> Complete the following
[1] In two sentences, summarize the copper bolus thread.
[2] According to the copper bolus thread, what does Tenacross squirt into the chamber of the bolus gun to hold the bolus in place?

> Supplied text
######
# Copper Bolus Tips



## Mcclan3 (Feb 13, 2014)

I'm headed out for the first round of copper bolusing my herd today, and was curious if there are any tips, tricks, or advice-especially on getting them to take it easier or keeping my goats from hating me afterwards?


----------



## Buck Naked Boers (Oct 15, 2012)

Wow good question, this newbie wants to know too! I got a spring loaded bolus gun as I heard they are easier to get down the pills with babies....let us know how it goes! Did you find a place that told you how to give the pills? I am not sure how to do that....we need to do that this week or next week too.

tami


----------



## Mcclan3 (Feb 13, 2014)

I had to order from Hoeggers since nobody carries them locally here, so I didn't get a chance to talk to anybody about them :/


----------



## SalteyLove (Jun 18, 2011)

This thread has a lot of good tips! http://www.thegoatspot.net/forum/f186/getting-bolus-them-162926/

I use a calf bolus gun (plastic plunger type) and the 4 gram ultracruz boluses and strawberry yogurt. I bolused 10 goats on Sunday and 3 of them ended up chewing the bolus and 1 spit it out whole but then swallowed the second time. So I guess my numbers aren't very good and I had to catch them to do it because the strawberry yogurt isn't going to convince them to let me shove that plastic thing down their throat!

Good luck!


----------



## FullMoonFarm-Ky (Jan 15, 2014)

I too just use a pull plunger. After inserting the plunger and shooting the pill in, I hold their mouth shut, head all the way back, and massage their throat/neck until I see them swallow a few times. 


Sent from my iPhone using Goat Forum


----------



## Mcclan3 (Feb 13, 2014)

Thanks for the tips. It didn't go as well as I had hoped (I had NO clue a goat could spit that far!!!), and they ended up chewing at least one capsule each. I'm determined to have it go better next time though!!


----------



## chelsboers (Mar 25, 2010)

The problem I always have with the pills is finding a bolus gun that will hold the pill. The ones that are supposedly for sheep are way too big for the 4g pills and the pill falls out before you can get it in the back of their throat.


----------



## sbaker (Nov 11, 2012)

I've seen people just cut the top off of a regular syringe.... Has anybody tried that? I have copper coming in this week, and was wondering how to get it in them with the least amount of stress- on me. :chin:


----------



## Tenacross (May 26, 2011)

I squirt a little probios paste into the chamber of the bolus gun to hold the bolus in there. It works great for that, but sometimes too well as the bolus wants to follow the gun back out from the stickiness. I also smear probios all over the outside of the barrel to sort of lubricate it. I now pretty much bury the whole thing all the way down their throat. I know that sounds horrible, but if you have their head pointed up and aim right down the middle with firm pressure, it goes that far without killing them and get the bolus down them. Some goats can still spit it up. I believe using the same technique they use to spit up a cud. I catch it and do them again without the probios and usually get it to stick the second time. I hate doing this to my goats, but the results on a goat that needed copper is amazing


----------



## chelsboers (Mar 25, 2010)
######
> Data excerpts
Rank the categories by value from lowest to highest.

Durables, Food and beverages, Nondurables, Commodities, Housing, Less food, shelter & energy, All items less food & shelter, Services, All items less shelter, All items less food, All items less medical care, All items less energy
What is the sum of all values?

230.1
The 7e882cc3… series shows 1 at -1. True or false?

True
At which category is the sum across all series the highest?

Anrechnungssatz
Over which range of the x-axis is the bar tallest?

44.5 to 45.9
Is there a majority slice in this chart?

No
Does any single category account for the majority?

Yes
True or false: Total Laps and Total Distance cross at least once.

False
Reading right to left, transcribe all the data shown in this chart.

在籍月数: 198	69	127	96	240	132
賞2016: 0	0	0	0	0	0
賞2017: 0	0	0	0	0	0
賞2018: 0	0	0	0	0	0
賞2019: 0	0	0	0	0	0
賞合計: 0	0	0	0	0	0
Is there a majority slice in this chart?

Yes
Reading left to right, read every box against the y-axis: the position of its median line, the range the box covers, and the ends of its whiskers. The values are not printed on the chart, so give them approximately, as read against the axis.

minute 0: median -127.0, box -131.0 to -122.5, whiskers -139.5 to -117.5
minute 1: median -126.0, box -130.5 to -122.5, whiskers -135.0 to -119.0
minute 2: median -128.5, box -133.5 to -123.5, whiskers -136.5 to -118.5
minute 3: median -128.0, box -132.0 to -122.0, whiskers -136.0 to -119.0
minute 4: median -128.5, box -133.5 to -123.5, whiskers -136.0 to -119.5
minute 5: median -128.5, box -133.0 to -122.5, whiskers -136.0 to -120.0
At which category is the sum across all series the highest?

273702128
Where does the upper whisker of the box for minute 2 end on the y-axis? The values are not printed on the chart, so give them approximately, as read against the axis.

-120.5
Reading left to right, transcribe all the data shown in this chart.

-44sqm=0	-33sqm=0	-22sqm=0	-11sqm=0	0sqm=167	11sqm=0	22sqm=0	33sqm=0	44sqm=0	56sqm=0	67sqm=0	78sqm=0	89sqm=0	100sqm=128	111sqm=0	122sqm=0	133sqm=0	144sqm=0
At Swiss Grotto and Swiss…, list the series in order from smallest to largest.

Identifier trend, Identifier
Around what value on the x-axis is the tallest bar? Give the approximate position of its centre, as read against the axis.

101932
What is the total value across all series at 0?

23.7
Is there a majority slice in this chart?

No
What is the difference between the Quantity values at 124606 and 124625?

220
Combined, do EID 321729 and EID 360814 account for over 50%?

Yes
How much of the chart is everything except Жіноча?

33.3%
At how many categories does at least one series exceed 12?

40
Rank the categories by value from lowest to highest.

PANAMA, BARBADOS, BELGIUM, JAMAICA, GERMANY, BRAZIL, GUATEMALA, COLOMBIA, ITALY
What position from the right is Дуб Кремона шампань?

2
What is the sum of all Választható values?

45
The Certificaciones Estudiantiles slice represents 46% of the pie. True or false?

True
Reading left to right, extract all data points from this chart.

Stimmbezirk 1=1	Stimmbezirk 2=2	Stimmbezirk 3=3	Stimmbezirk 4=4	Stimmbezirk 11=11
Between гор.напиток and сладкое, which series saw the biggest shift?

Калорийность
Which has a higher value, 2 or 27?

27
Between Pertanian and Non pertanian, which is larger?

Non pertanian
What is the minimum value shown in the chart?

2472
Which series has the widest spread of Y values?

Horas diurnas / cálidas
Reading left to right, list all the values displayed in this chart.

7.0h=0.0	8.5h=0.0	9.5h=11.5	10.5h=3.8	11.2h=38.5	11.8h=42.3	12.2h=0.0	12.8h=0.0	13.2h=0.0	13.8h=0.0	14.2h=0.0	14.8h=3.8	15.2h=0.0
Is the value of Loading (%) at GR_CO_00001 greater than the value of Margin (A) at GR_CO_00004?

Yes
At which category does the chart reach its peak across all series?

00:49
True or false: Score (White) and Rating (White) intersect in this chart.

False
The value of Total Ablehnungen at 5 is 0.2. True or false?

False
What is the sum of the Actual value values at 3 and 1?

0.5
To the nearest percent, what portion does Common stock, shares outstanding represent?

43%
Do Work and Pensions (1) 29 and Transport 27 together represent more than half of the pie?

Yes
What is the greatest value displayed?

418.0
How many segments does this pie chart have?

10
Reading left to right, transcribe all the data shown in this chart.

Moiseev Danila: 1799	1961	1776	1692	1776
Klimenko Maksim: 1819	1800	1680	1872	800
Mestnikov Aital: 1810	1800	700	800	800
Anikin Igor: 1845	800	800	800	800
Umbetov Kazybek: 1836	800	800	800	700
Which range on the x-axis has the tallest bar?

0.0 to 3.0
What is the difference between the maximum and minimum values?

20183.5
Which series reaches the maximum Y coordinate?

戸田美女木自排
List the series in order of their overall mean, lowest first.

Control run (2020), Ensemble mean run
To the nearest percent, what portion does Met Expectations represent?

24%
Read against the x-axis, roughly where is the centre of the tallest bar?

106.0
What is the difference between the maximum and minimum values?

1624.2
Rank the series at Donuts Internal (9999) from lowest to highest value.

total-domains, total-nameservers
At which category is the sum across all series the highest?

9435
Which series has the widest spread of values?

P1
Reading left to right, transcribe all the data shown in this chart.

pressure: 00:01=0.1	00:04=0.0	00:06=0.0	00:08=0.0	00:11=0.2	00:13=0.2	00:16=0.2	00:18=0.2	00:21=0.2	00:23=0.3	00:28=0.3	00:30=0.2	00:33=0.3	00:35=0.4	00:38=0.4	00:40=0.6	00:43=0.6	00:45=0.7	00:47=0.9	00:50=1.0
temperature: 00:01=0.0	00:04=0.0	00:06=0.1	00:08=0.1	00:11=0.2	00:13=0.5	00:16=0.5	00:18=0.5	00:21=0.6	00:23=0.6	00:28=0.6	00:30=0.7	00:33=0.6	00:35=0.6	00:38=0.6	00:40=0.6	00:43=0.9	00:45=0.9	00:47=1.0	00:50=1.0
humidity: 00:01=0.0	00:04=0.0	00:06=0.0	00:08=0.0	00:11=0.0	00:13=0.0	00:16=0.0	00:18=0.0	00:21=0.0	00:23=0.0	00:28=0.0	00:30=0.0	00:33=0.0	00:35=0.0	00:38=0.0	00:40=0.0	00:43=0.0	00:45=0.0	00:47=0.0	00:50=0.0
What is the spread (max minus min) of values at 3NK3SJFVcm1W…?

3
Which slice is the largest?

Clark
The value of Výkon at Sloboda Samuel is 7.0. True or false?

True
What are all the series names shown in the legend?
######
> Answers to the exercises
[1] A poster about to copper-bolus a herd of goats asked for tips, and other members described using calf or pull-plunger bolus guns, holding the mouth shut with the head back while massaging the throat, and putting probios paste in and on the gun. The original poster later reported that the first round did not go as hoped, with each goat chewing at least one capsule.

[2] A little probios paste.